The Canadian dollar weakened against its U.S. counterpart on Monday as increased risk of a direct confrontation between the U.S. and Iran in the Strait of Hormuz unnerved investors.
The loonie was trading 0.2 per cent lower at 1.3615 per U.S. dollar, or 73.45 U.S. cents, after moving in a range of 1.3582 to 1.3619. On Friday, the currency touched its strongest intraday level since March 10 at 1.3548.
The U.S. military said two U.S. Navy guided-missile destroyers had entered the Gulf to break an Iranian blockade and that two U.S. merchant ships had transited the strait, after Iran said it had prevented a U.S. warship from entering the Gulf.
“The trend remains the same this week with negative headlines creating USD strength while positive developments boost the loonie,” Darren Richardson, chief operating officer at Vantry Capital, said in a note.
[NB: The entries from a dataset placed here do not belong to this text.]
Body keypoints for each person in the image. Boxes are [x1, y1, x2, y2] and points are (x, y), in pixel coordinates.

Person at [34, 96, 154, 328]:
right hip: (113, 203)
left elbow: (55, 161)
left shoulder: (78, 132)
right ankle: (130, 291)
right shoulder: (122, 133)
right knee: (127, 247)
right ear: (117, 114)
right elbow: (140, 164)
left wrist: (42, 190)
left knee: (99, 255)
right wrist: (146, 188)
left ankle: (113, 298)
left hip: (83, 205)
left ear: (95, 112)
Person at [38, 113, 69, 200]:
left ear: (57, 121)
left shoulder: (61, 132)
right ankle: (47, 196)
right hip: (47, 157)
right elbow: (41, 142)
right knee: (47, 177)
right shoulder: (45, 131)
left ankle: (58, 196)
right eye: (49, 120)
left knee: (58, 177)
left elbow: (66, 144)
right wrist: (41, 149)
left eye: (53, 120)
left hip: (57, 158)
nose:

The safe-haven U.S. dollar rose against a basket of major currencies and the price of oil, one of Canada’s major exports, was trading sharply higher. Brent futures were up 5.6 per cent to above $114 per barrel, while U.S. West Texas Intermediate crude was 3.6% higher at more than $105.
Last Wednesday, the Bank of Canada said it might have to respond with consecutive interest rate hikes if oil prices stayed high and began pushing up inflation.
Investors are leaning toward a BoC rate hike by July and are pricing in at least two increases in total by the end of 2026.
Speculators have cut their bearish bets on the Canadian dollar, data from the U.S. Commodity Futures Trading Commission showed on Friday. Non-commercial net-short positions stood at 38,476 contracts as of April 28, down from 58,834 contracts in the prior week.
Canadian bond yields moved higher across the curve, tracking moves in U.S. Treasuries. The 10-year was up 9.7 basis points at 3.625 per cent, after earlier touching its highest level since March 27 at 3.635 per cent.